WHAT TO WORK ON:
1. Reproduce the passage of the Henry Rumsey biography between "Elisha Walker Rumsey traveled" and "few years later.", inclusive.
2. Answer the following from the Henry Rumsey biography:
(a) In which town and state was Henry Rumsey born?
(b) From whom did he buy 80 acres of land in 1825, and at what price?
(c) In what year was the town jail completed?

Member of the Michigan Senate from the 4th district
- In office November 2, 1835 – December 31, 1837

Personal details
- Born: July 7, 1784 Sharon, Connecticut
- Died: April 8, 1855 (aged 70) Ann Arbor, Michigan
- Party: Democratic

= Henry Rumsey =

American politician

Henry Rumsey (July 7, 1784 – April 8, 1855) was an American judge and politician in the U.S. state of Michigan. He was a member of the Michigan Senate in its first term, and a portion of his farm became the campus of the University of Michigan.

== Biography ==

Rumsey was born in Sharon, Litchfield County, Connecticut, on July 7, 1784, the son of Revolutionary War veteran William Rumsey and Elizabeth Walker. The Rumseys moved to Hubbardton, Vermont in 1787 or 1788. About 1808, Henry Rumsey moved to land he had purchased from the Holland Land Company in Genesee County, New York, and his younger brother Elisha Walker Rumsey moved to the county as well by 1818.

Elisha Walker Rumsey traveled west and co-founded the city of Ann Arbor, Michigan, in 1824, and Henry followed his brother to Ann Arbor shortly thereafter. In 1825, Henry purchased 80 acre of land from James Noyes for $300. Following Elisha's death in 1827, Henry, as the executor of his estate, was ordered to pay up to $800 for the building of a town jail that Elisha had promised; it was completed in 1828 but burned down a few years later.

RECORDS SUPPLIED:
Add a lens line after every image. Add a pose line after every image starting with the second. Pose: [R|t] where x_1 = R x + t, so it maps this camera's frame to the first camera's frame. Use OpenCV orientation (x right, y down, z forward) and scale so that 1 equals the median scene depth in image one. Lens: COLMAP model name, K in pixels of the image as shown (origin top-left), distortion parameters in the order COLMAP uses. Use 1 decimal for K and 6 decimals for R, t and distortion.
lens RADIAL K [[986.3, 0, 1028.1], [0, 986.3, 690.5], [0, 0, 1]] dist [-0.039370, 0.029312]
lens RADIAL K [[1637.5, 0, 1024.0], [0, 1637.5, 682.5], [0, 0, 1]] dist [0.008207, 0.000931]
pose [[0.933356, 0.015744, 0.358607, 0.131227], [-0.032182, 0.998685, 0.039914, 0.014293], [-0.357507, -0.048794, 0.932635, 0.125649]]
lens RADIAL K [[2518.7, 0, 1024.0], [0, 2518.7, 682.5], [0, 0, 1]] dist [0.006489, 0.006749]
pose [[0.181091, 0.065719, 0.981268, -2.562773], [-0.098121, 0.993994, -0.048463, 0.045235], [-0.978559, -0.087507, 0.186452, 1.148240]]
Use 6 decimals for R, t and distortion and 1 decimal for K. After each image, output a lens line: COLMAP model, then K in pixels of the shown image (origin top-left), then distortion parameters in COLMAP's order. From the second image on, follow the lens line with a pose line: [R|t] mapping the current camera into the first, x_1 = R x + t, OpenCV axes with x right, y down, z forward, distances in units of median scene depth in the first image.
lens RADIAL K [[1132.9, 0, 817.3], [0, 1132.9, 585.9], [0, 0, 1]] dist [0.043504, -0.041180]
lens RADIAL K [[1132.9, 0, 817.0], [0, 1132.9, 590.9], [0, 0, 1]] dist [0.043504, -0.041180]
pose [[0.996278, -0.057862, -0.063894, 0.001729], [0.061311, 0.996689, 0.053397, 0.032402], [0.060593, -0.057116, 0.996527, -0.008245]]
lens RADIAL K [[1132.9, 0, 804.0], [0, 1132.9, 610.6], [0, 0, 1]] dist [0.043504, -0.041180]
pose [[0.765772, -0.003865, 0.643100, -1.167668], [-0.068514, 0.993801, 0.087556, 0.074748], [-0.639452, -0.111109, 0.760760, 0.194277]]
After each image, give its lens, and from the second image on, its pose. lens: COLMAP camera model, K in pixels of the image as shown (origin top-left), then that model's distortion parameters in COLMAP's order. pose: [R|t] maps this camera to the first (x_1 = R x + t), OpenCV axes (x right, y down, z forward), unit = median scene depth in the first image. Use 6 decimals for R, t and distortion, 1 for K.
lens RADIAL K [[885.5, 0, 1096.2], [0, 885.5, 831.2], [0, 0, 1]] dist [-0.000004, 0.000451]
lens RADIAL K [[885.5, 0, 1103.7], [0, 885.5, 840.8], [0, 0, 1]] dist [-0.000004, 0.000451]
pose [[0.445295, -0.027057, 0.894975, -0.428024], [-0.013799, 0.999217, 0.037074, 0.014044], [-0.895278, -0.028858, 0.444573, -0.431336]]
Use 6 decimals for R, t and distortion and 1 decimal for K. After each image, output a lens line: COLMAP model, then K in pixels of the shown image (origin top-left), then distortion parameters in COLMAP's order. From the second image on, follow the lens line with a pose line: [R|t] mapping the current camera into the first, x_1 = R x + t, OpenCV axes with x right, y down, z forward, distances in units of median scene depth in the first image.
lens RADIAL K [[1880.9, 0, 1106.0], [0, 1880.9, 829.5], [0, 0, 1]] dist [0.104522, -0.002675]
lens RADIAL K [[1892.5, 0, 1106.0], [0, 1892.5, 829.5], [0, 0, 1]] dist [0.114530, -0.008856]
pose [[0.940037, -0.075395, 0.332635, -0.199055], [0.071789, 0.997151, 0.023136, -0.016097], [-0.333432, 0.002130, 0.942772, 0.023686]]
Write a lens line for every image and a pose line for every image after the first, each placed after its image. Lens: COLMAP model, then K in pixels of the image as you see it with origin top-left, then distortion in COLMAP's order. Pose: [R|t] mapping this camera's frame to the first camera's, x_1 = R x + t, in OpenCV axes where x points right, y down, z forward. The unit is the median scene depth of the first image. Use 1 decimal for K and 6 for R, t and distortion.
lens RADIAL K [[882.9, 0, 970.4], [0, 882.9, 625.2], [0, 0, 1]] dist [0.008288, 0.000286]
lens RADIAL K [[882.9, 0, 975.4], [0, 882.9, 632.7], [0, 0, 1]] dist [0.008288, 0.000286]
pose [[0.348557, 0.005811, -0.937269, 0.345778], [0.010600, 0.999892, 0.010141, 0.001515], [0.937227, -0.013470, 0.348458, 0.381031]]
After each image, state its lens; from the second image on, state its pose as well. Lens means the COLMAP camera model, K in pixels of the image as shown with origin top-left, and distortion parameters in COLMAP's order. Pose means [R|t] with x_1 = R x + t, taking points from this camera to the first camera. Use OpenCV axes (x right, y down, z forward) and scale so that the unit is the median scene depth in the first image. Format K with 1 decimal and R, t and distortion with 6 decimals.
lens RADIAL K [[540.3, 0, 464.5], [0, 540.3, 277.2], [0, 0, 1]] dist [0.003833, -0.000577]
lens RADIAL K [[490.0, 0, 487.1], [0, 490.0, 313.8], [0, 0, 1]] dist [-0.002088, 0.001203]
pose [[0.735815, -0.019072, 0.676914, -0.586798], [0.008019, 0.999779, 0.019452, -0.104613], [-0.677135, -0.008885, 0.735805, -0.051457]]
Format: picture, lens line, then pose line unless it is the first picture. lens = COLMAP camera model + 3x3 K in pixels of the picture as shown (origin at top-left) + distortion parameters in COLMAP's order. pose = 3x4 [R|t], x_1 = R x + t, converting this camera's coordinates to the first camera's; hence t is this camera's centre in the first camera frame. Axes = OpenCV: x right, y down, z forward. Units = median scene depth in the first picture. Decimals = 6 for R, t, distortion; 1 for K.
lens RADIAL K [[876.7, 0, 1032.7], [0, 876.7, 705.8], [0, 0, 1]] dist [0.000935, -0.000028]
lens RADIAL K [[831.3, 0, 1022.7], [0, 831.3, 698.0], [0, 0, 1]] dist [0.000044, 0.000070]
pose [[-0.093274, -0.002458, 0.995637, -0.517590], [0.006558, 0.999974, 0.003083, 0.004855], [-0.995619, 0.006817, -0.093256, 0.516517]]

RESULTS BY TASK:
1.
Elisha Walker Rumsey traveled west and co-founded the city of Ann Arbor, Michigan, in 1824, and Henry followed his brother to Ann Arbor shortly thereafter. In 1825, Henry purchased 80 acre of land from James Noyes for $300. Following Elisha's death in 1827, Henry, as the executor of his estate, was ordered to pay up to $800 for the building of a town jail that Elisha had promised; it was completed in 1828 but burned down a few years later.

2.
(a) Sharon, Connecticut
(b) James Noyes, for $300
(c) 1828